Hi! I am Xiao Luo, a PhD student in Computer Science and Engineering at The Ohio State University. My research focuses on building efficient, accurate, and scalable vector database systems for large-scale similarity search.

More specifically, I am interested in the following research directions:

  • Efficient Similarity Evaluation
    Designing high-performance distance evaluation primitives by leveraging modern CPU vectorization techniques (e.g., AVX2, AVX-512), with a focus on accelerating small-table lookups and quantized distance computations such as Product Quantization (PQ) and Scalar Quantization (SQ).

  • Efficient Approximate Nearest Neighbor Search
    Developing approximate nearest neighbor search systems that tightly integrate graph-based indexing structures with quantization techniques, enabling fast and accurate retrieval.

  • Generalization and Robustness
    Building robust and scalable vector database systems that generalize well across diverse datasets and application scenarios, ensuring stable performance without extensive per-dataset tuning.

Education

OSU logo
PhD of Computer Science and Engineering
The Ohio State University
2024 – Present
GT logo
Master of Electrical and Computer Engineering
Georgia Institute of Technology, Atlanta, USA
2022 - 2024
SCU logo
Bachelor of Engineering, Software Engineering
Sichuan University, Chengdu, China
2018 - 2022

Project

(Under Review at VLDB 2026)
OQGLib

  • Investigated the use of advanced SIMD instructions (e.g., AVX2, AVX-512) to accelerate quantized approximate nearest neighbor (ANN) search on graph-based indices.
  • Proposed a novel SIMD-based quantization scan technique that supports high-bit quantization per subspace and high-precision distance approximation, maximizing distance evaluation accuracy while preserving SIMD efficiency.
  • Refine graph-based ANN indices with quantization-aware designs, achieving both high accuracy and high throughput.
  • By combining SIMD-accelerated quantization, memory prefetching and management, and graph degree augmentation, designed a new ANN index that achieves at most 6× speedup (4x in average) over recent state-of-the-art systems (e.g., VSAG, SymphonyQG, Glass-NSG, etc.) across 30+ datasets, including SIFT, GIST, GloVe, and Tiny5M.

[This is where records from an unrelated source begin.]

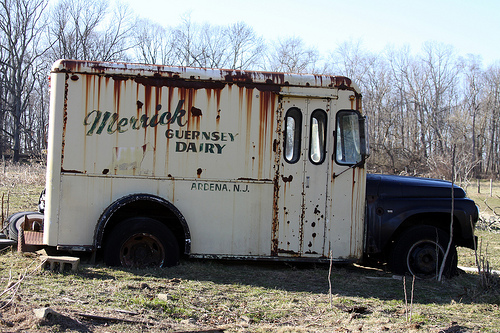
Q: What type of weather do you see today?
A: It is cloudy.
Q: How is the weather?
A: It is cloudy.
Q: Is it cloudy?
A: Yes, it is cloudy.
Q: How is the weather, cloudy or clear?
A: It is cloudy.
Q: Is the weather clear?
A: No, it is cloudy.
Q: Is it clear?
A: No, it is cloudy.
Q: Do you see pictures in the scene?
A: No, there are no pictures.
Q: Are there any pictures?
A: No, there are no pictures.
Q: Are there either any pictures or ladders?
A: No, there are no pictures or ladders.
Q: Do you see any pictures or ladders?
A: No, there are no pictures or ladders.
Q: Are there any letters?
A: Yes, there are letters.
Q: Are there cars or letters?
A: Yes, there are letters.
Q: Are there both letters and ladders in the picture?
A: No, there are letters but no ladders.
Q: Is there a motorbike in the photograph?
A: No, there are no motorcycles.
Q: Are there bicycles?
A: No, there are no bicycles.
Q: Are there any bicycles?
A: No, there are no bicycles.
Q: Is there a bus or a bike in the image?
A: No, there are no bikes or buses.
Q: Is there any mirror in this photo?
A: Yes, there is a mirror.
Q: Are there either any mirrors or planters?
A: Yes, there is a mirror.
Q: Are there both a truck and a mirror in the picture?
A: Yes, there are both a mirror and a truck.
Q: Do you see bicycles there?
A: No, there are no bicycles.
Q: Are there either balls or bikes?
A: No, there are no bikes or balls.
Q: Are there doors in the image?
A: Yes, there is a door.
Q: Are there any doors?
A: Yes, there is a door.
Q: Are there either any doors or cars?
A: Yes, there is a door.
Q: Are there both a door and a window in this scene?
A: Yes, there are both a door and a window.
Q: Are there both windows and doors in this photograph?
A: Yes, there are both a door and a window.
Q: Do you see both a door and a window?
A: Yes, there are both a door and a window.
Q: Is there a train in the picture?
A: No, there are no trains.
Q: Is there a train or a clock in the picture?
A: No, there are no trains or clocks.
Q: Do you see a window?
A: Yes, there are windows.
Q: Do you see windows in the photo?
A: Yes, there are windows.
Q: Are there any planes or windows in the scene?
A: Yes, there are windows.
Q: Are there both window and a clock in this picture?
A: No, there are windows but no clocks.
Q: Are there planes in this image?
A: No, there are no planes.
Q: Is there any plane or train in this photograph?
A: No, there are no airplanes or trains.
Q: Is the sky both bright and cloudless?
A: No, the sky is bright but cloudy.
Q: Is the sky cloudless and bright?
A: No, the sky is bright but cloudy.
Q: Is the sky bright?
A: Yes, the sky is bright.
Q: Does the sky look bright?
A: Yes, the sky is bright.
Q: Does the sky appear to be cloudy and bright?
A: Yes, the sky is cloudy and bright.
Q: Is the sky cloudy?
A: Yes, the sky is cloudy.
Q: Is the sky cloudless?
A: No, the sky is cloudy.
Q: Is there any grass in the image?
A: Yes, there is grass.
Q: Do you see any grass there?
A: Yes, there is grass.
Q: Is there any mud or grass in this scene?
A: Yes, there is grass.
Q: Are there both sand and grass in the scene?
A: No, there is grass but no sand.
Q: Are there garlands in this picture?
A: No, there are no garlands.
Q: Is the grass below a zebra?
A: No, the grass is below the truck.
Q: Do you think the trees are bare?
A: Yes, the trees are bare.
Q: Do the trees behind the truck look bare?
A: Yes, the trees are bare.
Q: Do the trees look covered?
A: No, the trees are bare.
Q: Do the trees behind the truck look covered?
A: No, the trees are bare.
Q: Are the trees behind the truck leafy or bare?
A: The trees are bare.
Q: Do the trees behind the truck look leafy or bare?
A: The trees are bare.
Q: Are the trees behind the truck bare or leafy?
A: The trees are bare.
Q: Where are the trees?
A: The trees are on the grass.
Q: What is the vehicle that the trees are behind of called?
A: The vehicle is a truck.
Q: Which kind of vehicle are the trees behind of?
A: The trees are behind the truck.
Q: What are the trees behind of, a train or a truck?
A: The trees are behind a truck.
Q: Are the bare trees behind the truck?
A: Yes, the trees are behind the truck.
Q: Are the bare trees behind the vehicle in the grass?
A: Yes, the trees are behind the truck.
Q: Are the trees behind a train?
A: No, the trees are behind the truck.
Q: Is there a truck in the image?
A: Yes, there is a truck.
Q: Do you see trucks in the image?
A: Yes, there is a truck.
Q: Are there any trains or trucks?
A: Yes, there is a truck.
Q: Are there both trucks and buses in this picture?
A: No, there is a truck but no buses.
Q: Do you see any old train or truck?
A: Yes, there is an old truck.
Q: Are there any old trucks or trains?
A: Yes, there is an old truck.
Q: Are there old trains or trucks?
A: Yes, there is an old truck.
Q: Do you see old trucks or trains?
A: Yes, there is an old truck.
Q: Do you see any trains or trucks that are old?
A: Yes, the truck is old.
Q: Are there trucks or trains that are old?
A: Yes, the truck is old.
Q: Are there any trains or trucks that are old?
A: Yes, the truck is old.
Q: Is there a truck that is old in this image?
A: Yes, there is an old truck.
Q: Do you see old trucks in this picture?
A: Yes, there is an old truck.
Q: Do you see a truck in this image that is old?
A: Yes, there is a truck that is old.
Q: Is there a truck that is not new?
A: Yes, there is a old truck.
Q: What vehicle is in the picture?
A: The vehicle is a truck.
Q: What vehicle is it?
A: The vehicle is a truck.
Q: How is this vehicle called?
A: This is a truck.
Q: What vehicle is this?
A: This is a truck.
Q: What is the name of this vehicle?
A: This is a truck.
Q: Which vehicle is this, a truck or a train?
A: This is a truck.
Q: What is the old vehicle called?
A: The vehicle is a truck.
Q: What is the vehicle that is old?
A: The vehicle is a truck.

ANN Indices Ensemble Analysis

(Under Review at VLDB 2026)

  • Studied when and how to train multiple ANN indices and ensemble their candidate results to improve robustness and retrieval accuracy.
  • Analyzed the trade-offs between index size, construction cost, and search accuracy in multi-index ANN systems.
  • Demonstrated that an ensemble of multiple small indices (e.g., two HNSW indices with modest construction and search parameters) can achieve accuracy comparable to a single large index, while requiring only ~30% of the construction time.

Award

Fun Fact

I enjoy solving algorithmic problems in my spare time and write blog posts to document my thoughts and solutions.